## ACTIVITY
Would you please write out every record exactly?

## DATA FOR THIS EXERCISE
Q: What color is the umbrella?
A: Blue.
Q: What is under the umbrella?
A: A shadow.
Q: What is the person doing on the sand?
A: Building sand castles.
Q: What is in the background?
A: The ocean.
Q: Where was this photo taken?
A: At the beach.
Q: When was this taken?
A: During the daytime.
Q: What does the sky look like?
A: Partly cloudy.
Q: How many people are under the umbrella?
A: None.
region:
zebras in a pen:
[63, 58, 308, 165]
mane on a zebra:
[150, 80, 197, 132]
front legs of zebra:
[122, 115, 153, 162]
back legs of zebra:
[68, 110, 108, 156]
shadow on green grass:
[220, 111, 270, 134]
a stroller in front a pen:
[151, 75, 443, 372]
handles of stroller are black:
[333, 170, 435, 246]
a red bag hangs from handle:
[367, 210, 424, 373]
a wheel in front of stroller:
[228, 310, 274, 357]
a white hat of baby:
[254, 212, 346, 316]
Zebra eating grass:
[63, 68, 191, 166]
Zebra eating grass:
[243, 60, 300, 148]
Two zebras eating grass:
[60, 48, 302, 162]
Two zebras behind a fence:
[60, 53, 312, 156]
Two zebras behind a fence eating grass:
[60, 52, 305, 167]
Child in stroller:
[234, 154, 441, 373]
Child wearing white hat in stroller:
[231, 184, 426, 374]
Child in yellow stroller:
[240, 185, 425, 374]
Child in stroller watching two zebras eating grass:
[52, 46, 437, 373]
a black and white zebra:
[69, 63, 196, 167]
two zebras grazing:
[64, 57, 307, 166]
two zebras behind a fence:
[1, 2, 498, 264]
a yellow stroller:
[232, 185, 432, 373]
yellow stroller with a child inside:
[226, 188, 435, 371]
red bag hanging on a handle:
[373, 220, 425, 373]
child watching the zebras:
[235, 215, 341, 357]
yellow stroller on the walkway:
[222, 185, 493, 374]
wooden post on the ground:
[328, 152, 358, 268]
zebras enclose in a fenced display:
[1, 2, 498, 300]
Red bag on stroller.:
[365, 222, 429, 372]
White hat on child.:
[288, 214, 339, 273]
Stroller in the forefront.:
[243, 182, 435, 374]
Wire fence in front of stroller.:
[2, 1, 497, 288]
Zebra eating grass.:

## RESPONSE BOX
Q: What color is the umbrella?
A: Blue.
Q: What is under the umbrella?
A: A shadow.
Q: What is the person doing on the sand?
A: Building sand castles.
Q: What is in the background?
A: The ocean.
Q: Where was this photo taken?
A: At the beach.
Q: When was this taken?
A: During the daytime.
Q: What does the sky look like?
A: Partly cloudy.
Q: How many people are under the umbrella?
A: None.
region:
zebras in a pen:
[63, 58, 308, 165]
mane on a zebra:
[150, 80, 197, 132]
front legs of zebra:
[122, 115, 153, 162]
back legs of zebra:
[68, 110, 108, 156]
shadow on green grass:
[220, 111, 270, 134]
a stroller in front a pen:
[151, 75, 443, 372]
handles of stroller are black:
[333, 170, 435, 246]
a red bag hangs from handle:
[367, 210, 424, 373]
a wheel in front of stroller:
[228, 310, 274, 357]
a white hat of baby:
[254, 212, 346, 316]
Zebra eating grass:
[63, 68, 191, 166]
Zebra eating grass:
[243, 60, 300, 148]
Two zebras eating grass:
[60, 48, 302, 162]
Two zebras behind a fence:
[60, 53, 312, 156]
Two zebras behind a fence eating grass:
[60, 52, 305, 167]
Child in stroller:
[234, 154, 441, 373]
Child wearing white hat in stroller:
[231, 184, 426, 374]
Child in yellow stroller:
[240, 185, 425, 374]
Child in stroller watching two zebras eating grass:
[52, 46, 437, 373]
a black and white zebra:
[69, 63, 196, 167]
two zebras grazing:
[64, 57, 307, 166]
two zebras behind a fence:
[1, 2, 498, 264]
a yellow stroller:
[232, 185, 432, 373]
yellow stroller with a child inside:
[226, 188, 435, 371]
red bag hanging on a handle:
[373, 220, 425, 373]
child watching the zebras:
[235, 215, 341, 357]
yellow stroller on the walkway:
[222, 185, 493, 374]
wooden post on the ground:
[328, 152, 358, 268]
zebras enclose in a fenced display:
[1, 2, 498, 300]
Red bag on stroller.:
[365, 222, 429, 372]
White hat on child.:
[288, 214, 339, 273]
Stroller in the forefront.:
[243, 182, 435, 374]
Wire fence in front of stroller.:
[2, 1, 497, 288]
Zebra eating grass.:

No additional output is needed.